We were unable to determine the biological reason(s) for the findings described. It is tempting to attribute the changes to enhanced immunosuppressive therapy (e.g. increasing use of mycophenolate mofetil, tacrolimus, and monoclonal antibody therapy). Indeed, Meier-Kriesche et al. recently reported decreasing trends in acute rejection rates over the same time period (24). However, despite fewer episodes of acute rejection, long-term allograft survival was not significantly improved, suggesting that other factors are operative. The distribution of certain recipient factors changed significantly over the 4-year period during which patients were transplanted, and these factors may have influenced long-term graft survival. For example, older recipients with longer dialysis vintage tend to exhibit an attenuated immune response; these individuals may have been less aggressively treated because of concerns regarding infection and malignancy. The proportion of patients on hemodialysis vs. peritoneal dialysis, dialysis dose, and hemoglobin concentrations increased over the same period (1,25). Other dialysis-related effects may also be responsible, as few recipients undergo preemptive deceased donor kidney transplantation.
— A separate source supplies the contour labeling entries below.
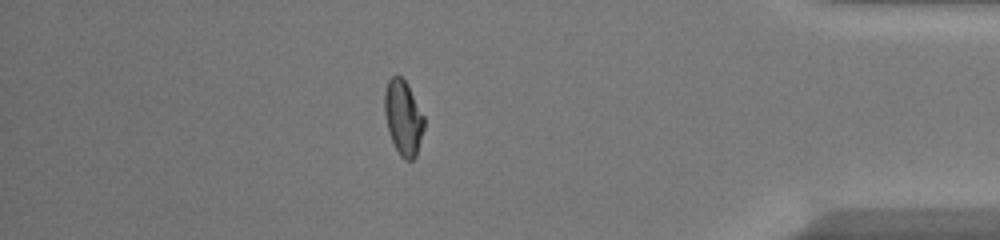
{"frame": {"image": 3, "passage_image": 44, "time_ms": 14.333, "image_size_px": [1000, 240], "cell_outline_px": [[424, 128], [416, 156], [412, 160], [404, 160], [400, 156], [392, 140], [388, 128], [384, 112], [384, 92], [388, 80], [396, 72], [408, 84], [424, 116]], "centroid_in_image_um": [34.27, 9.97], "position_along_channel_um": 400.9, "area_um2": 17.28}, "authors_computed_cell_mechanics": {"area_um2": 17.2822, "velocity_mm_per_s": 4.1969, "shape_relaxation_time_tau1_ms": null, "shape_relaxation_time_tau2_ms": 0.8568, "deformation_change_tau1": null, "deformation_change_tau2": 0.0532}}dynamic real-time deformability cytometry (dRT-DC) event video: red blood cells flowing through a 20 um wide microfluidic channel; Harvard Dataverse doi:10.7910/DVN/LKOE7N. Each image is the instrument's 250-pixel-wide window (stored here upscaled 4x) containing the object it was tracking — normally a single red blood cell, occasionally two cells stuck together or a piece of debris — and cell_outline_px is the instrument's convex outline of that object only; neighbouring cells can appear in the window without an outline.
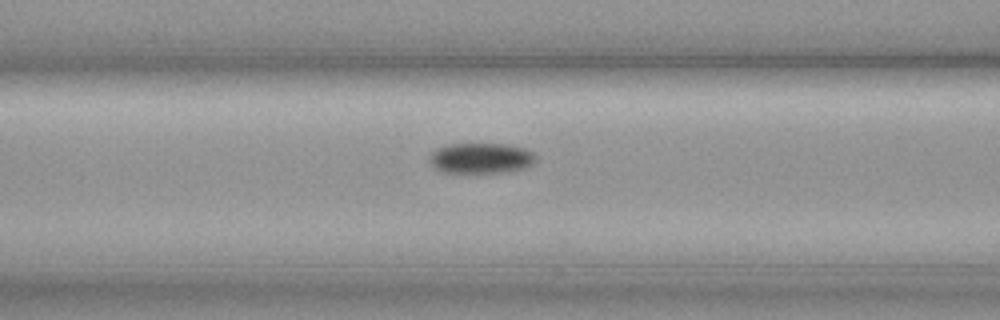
{"species": "common noctule bat (a hibernating species)", "species_latin": "Nyctalus noctula", "temperature_condition": "cold", "stored_images_in_passage": 18, "camera_frame_rate_fps": 3000, "um_per_image_px": 0.085, "animal": {"sex": "female", "body_mass_g": 19.3, "forearm_length_mm": 54.1}, "frame": {"image": 1, "passage_image": 16, "time_ms": 5.0, "image_size_px": [1000, 320], "cell_outline_px": [[536, 160], [532, 164], [524, 168], [500, 172], [444, 172], [436, 168], [428, 160], [428, 156], [436, 148], [448, 144], [508, 144], [524, 148], [532, 152], [536, 156]], "centroid_in_image_um": [40.86, 13.43], "position_along_channel_um": 125.7, "area_um2": 18.79}}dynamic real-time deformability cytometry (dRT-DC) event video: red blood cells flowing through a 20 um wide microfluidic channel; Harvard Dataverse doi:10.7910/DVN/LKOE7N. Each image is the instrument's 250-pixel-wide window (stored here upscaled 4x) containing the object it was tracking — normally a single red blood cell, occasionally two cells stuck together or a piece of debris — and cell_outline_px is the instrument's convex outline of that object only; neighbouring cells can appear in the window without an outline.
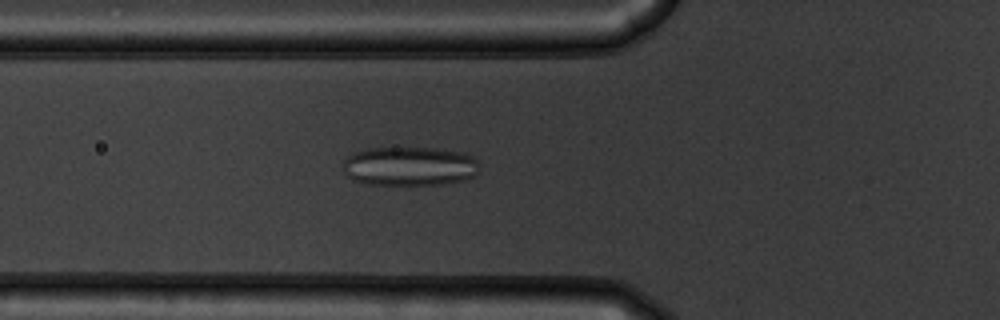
{"species": "common noctule bat (a hibernating species)", "species_latin": "Nyctalus noctula", "temperature_condition": "warm", "stored_images_in_passage": 56, "camera_frame_rate_fps": 3000, "um_per_image_px": 0.085, "animal": {"sex": "male", "body_mass_g": 19.5, "forearm_length_mm": 54.6}, "frame": {"image": 1, "passage_image": 21, "time_ms": 6.667, "image_size_px": [1000, 320], "cell_outline_px": [[480, 172], [476, 176], [464, 180], [444, 184], [364, 184], [352, 180], [344, 172], [344, 160], [348, 156], [356, 152], [368, 148], [436, 148], [464, 152], [472, 156], [480, 164]], "centroid_in_image_um": [34.87, 14.13], "position_along_channel_um": 90.9, "area_um2": 31.39}}
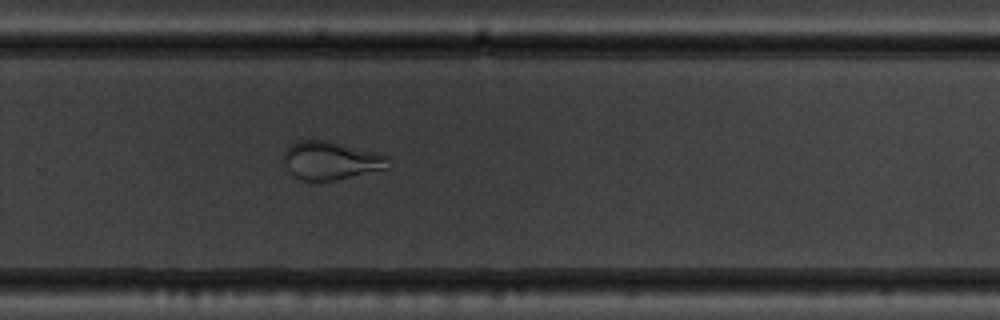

There are several additional limitations to this study. Data were obtained from the USRDS. The analyses depend wholly on the accuracy of the data inputs. However, errors in data entry or data coded as missing would likely bias study results toward the null (rather than a trend toward lesser significance of HLA matching). There is no reason to believe that data were less accurate in more recent years, particularly as electronic submission of data has become increasingly common (thereby reducing, rather than increasing error rates). Later cohorts had shorter follow-up times. While relevant to the direct comparison of cohort years, the shorter follow-up times in the later cohorts might have biased results toward a more prominent effect of HLA matching over time, rather than an attenuated effect. Finally, while the estimated effects of HLA matching were diminished over time, broader classes of HLA antigens that are not routinely measured, such as cross-reactive groups (CREG) (26), may have retained significance.
In summary, when examining deceased donor kidney transplants in the US, time trends suggest that HLA matching is of diminishing significance, while nonimmunologic factors remain equivalently important. Whether more potent immunosuppressive therapy or other recipient-, donor-, dialysis or transplantation-specific factors are responsible for these changes is unknown. Regardless, organ allocation algorithms that place emphasis on immunologic factors and largely ignore nonimmunologic factors may need to be revised.
Drs Zenios and Chertow were supported by NIH-NIDDK RO1 DK58411.